The researchers studied the behaviors in a sample of children adopted at birth. They observed how parents behaved while helping their 2-year-old kids put away toys. Those adults who offered lower levels of warmth were more likely to have children who exhibited callous-unemotional behavior who later showed more behavior problems five years later in grade school based on teachers’ observations.

Waller, a research fellow in U-M’s Department of Psychology, said the findings suggest that parenting interventions and treatments to increase their warmth, affection and positive emotional expressions can reduce children’s callous-unemotional behavior.

In addition, it can “reduce the likelihood that children will show aggression, violence or rule-breaking across the lifespan,” said Waller, the study’s lead author.

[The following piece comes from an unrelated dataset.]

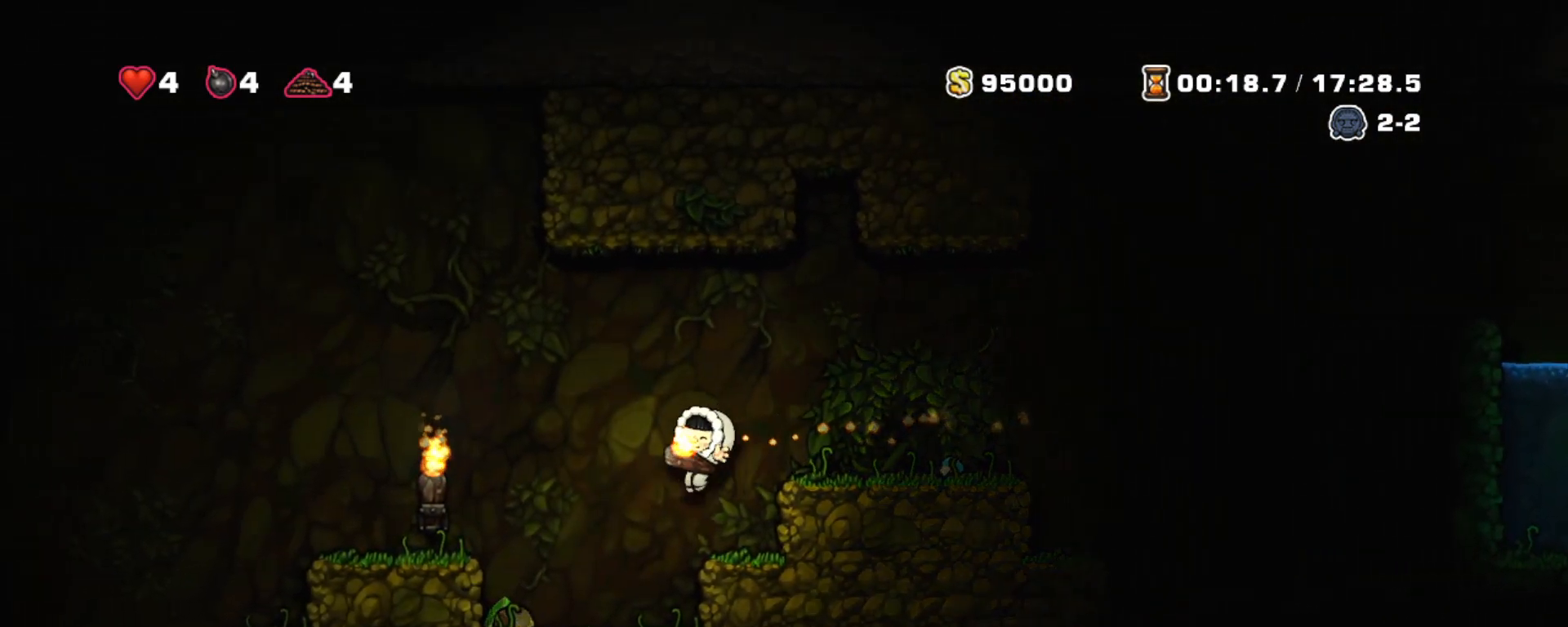
{"keys": ["shift"], "events": [[17, "left", "up"]]}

“These studies show that we can focus on preventing many of the most serious types of behavior problems in the preschool period,” said Hyde, assistant professor in U-M’s Department of Psychology and the study’s senior author. “By working with parents early in a child’s life, we may be able to prevent crime and violence that hurts society decades later.”

The findings appear in the current issue of Journal of Personality.

The study’s other authors were Daniel Shaw of the University of Pittsburgh, Jenae Neiderhiser of Penn State University, Jody Ganiban of George Washington University, Misaki Natsuaki of the University of California-Riverside, David Reiss of Yale University, Christopher Trentacosta of Wayne State University and Leslie Leve of the University of Oregon.